Dançariam a noite inteira e as mulheres cantariam pros espíritos, nesse coro agudo e alegre, quase embriagante. Ele adora ouvir M. cantar. Sorriu de novo, mas o ronco ensurdecedor se fez mais presente. Ficou à espreita e viu uma sombra escura e barulhenta passando ao longe, na boca do lago, pelo Rio Tapauá. Várias sombras frias. Tumulto metálico, cheiro de diesel, gritaria de brancos. Desistiu.

Desse jeito, o peixe não vai aparecer mesmo.

***

Este breve relato retraça, do ponto de vista de um pescador paumari, a passagem pelo Rio Tapauá (AM) de balsas da empresa Petrobras, que acaba de iniciar atividade de prospecção de petróleo e gás na região sem consultar nem informar ninguém.

Há quinze dias, 15 a 18 balsas da Petrobras carregadas de equipamentos de prospecção mineral, tubulações e geradores de energia subiram o Rio Tapauá (AM) atravessando duas terras Paumari legalmente demarcadas e passando à proximidade de outras cinco terras indígenas dos povos Banawa, Suruwaha, Paumari e dos isolados Hi-Merimã. A notícia partiu de informações de indígenas paumari da Terra Indígena Manissuã, de ribeirinhos, de comerciantes, de membros de organizações locais e de funcionários da Fundação Nacional do Índio.

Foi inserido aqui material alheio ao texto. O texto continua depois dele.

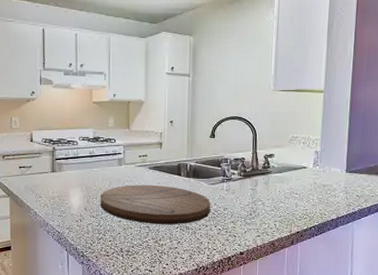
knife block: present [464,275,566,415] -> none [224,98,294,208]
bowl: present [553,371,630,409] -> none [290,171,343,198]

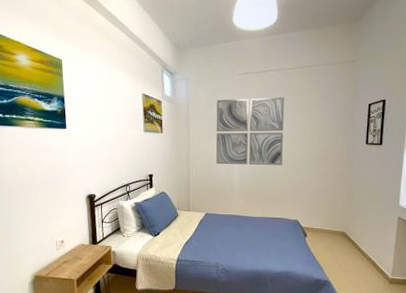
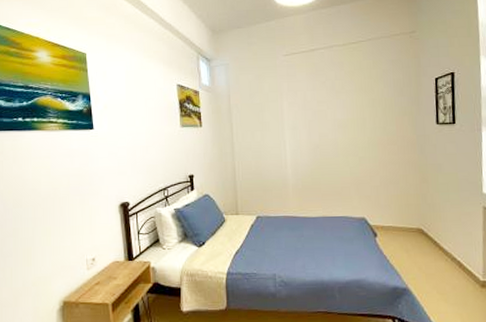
wall art: present [216,97,284,165] -> none [261,77,341,159]

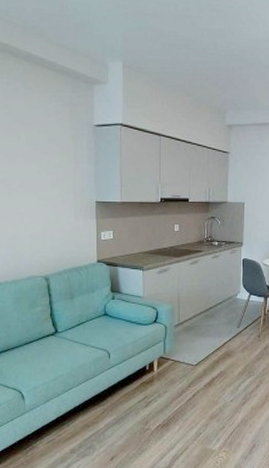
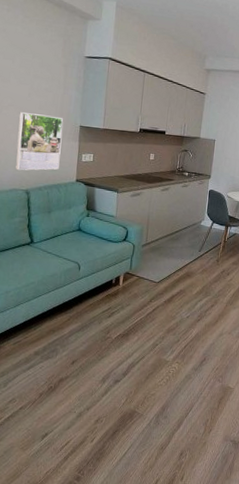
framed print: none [30,193,78,256] -> present [16,112,63,171]

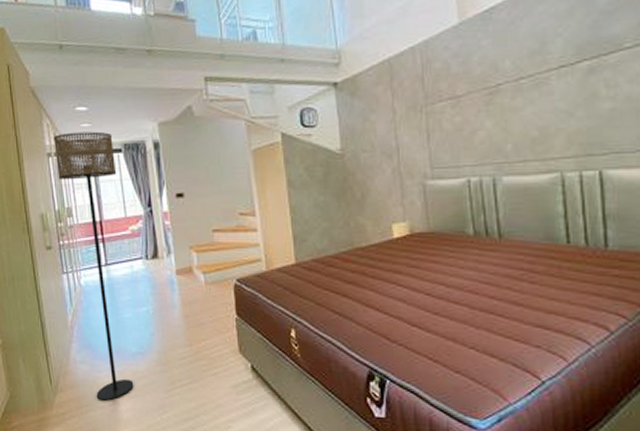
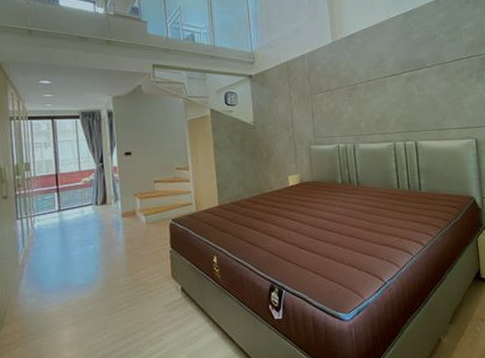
floor lamp: present [53,131,134,401] -> none [16,101,79,329]

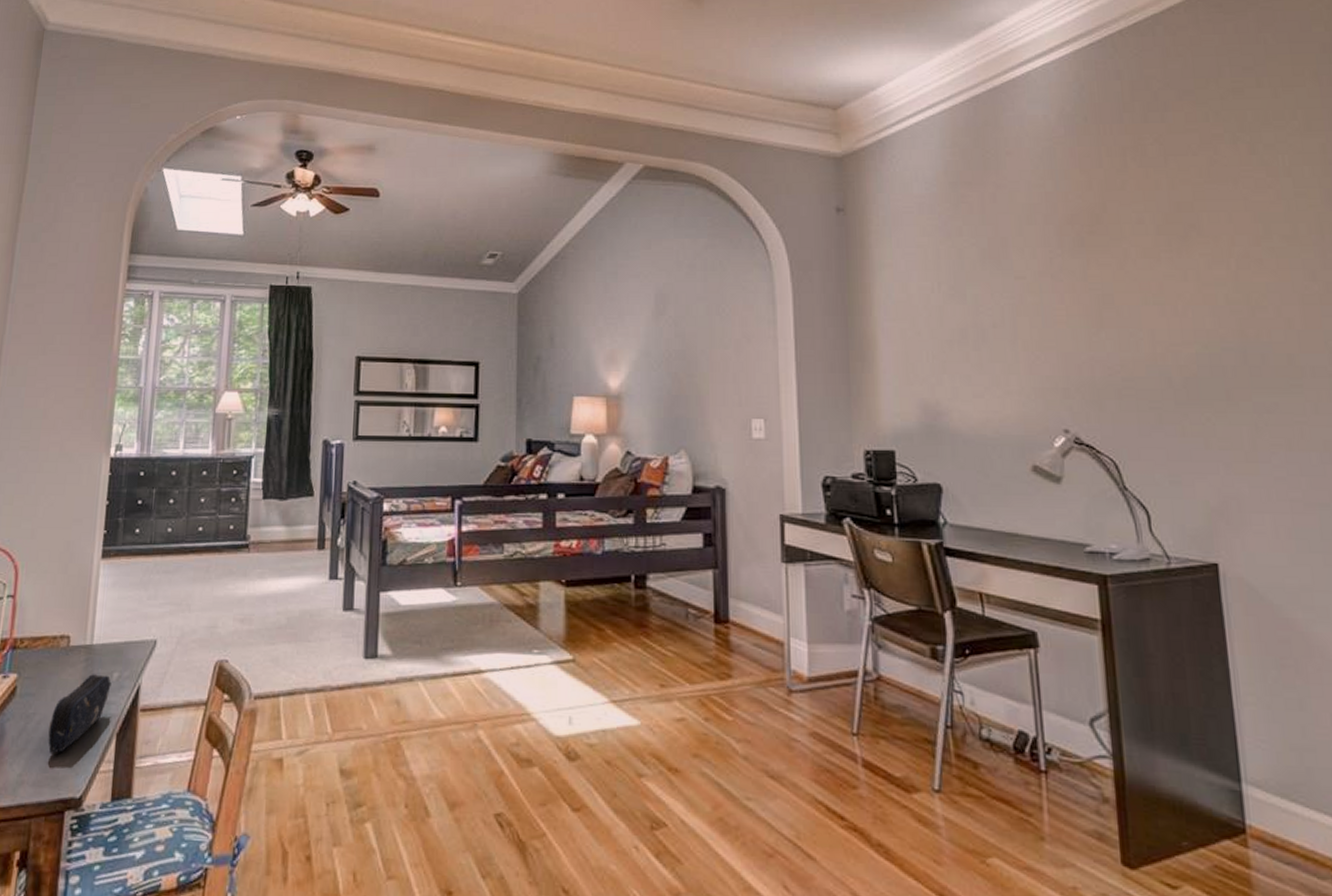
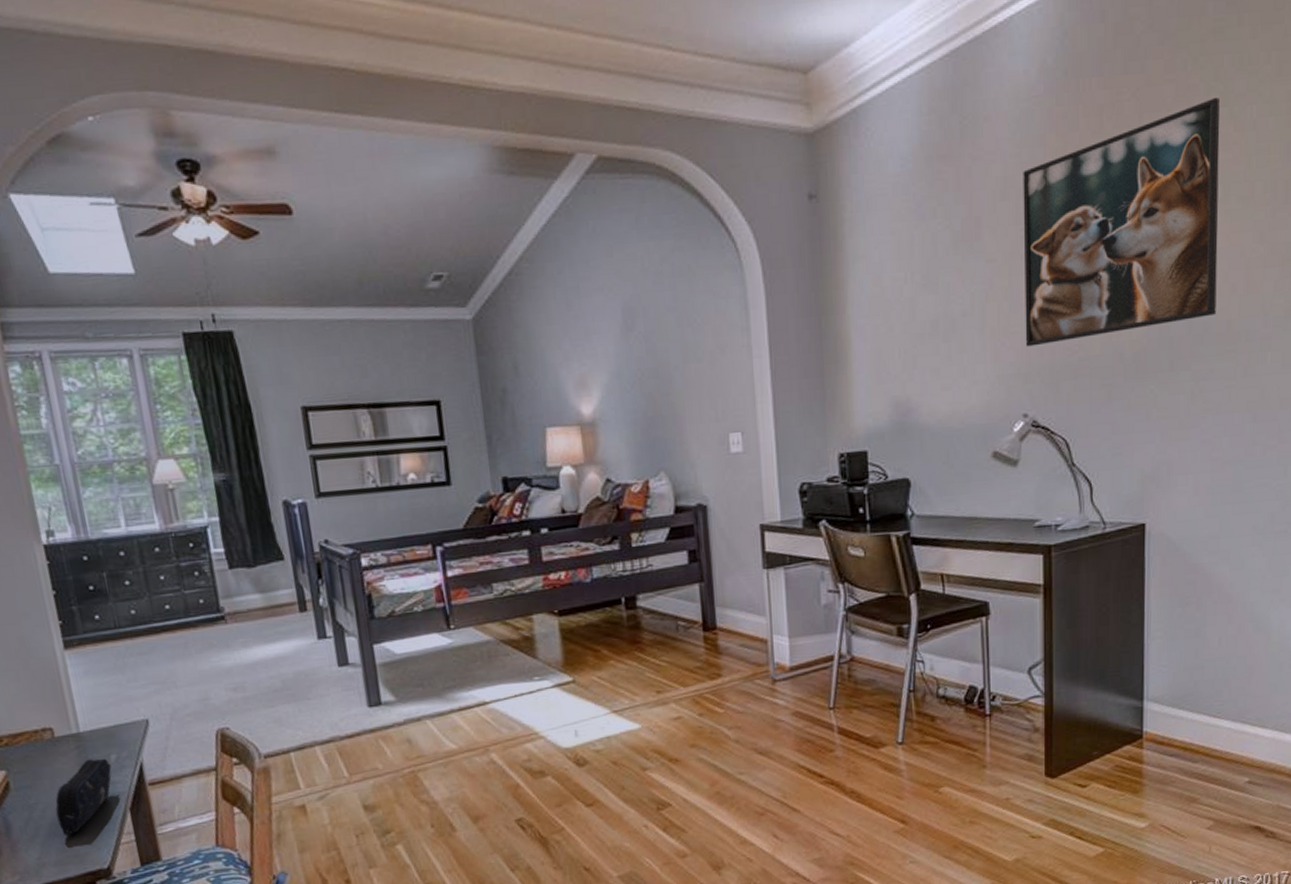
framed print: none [1048,145,1272,362] -> present [1023,97,1220,347]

Nenhum dos povos indígenas da região teve acesso a qualquer processo de informação ou consulta. Impactos irreversíveis devem incidir sobre a vida e o ambiente de mais de 1300 pessoas que habitam nas Terras Indígenas Paumari do Manissuã, Paumari do Lago Paricá, Paumari do Cuniuá, Banawa, Suruwaha, Deni e dos isolados Hi Merimã. O total das terras indígenas da bacia alcança os 2.726.000 hectares. Esta região do interflúvio Purus-Juruá concentra ainda um dos maiores índices de biodiversidade da Amazônia.

A  Petrobras só confirmou a atividade de prospecção de petróleo e gás no final da semana passada ao Amazônia Real, após um jogo de desinformação que envolveu a Fundação Nacional do Índio, a Agência Nacional de Petróleo e o IPAAM (Instituto de Proteção Ambiental do Amazonas), organismo que autorizou o empreendimento. É importante enfatizar aqui que nenhum tipo de consulta foi realizada junto aos Paumari e demais etnias da região. O Brasil, como signatário da Convenção 169 da OIT, deve proteger o direito dos povos indígenas à consulta livre, prévia e informada, antes de serem tomadas decisões que possam afetar seus bens, seus territórios e seus direitos originários.

Lamentavelmente este é mais um exemplo de empreitada desrespeitosa e destruidora levada a cabo por empresas nacionais e internacionais com incentivo, aval e cumplicidade dos governos estaduais e federais, em nome do desenvolvimentismo. Autoridades alegarão “distância X ou Y das terras indígenas”, “tecnologias que minimizarão impactos”, “avanços e melhorias” mirabolantes para os moradores da região (que esperam há séculos os serviços públicos decentes aos quais têm direito), compensações milionárias para os povos indígenas (ainda mais determinantemente nocivas e devastadoras), minimizarão impactos e financiarão projetos de preservação do que sobrar. Mas o fato é que o futuro dos habitantes da região, assim como o nosso, será bem diferente se não reagirmos agora, vigorosa e claramente, a essa e às demais violações dos direitos indígenas que viraram rotina no país.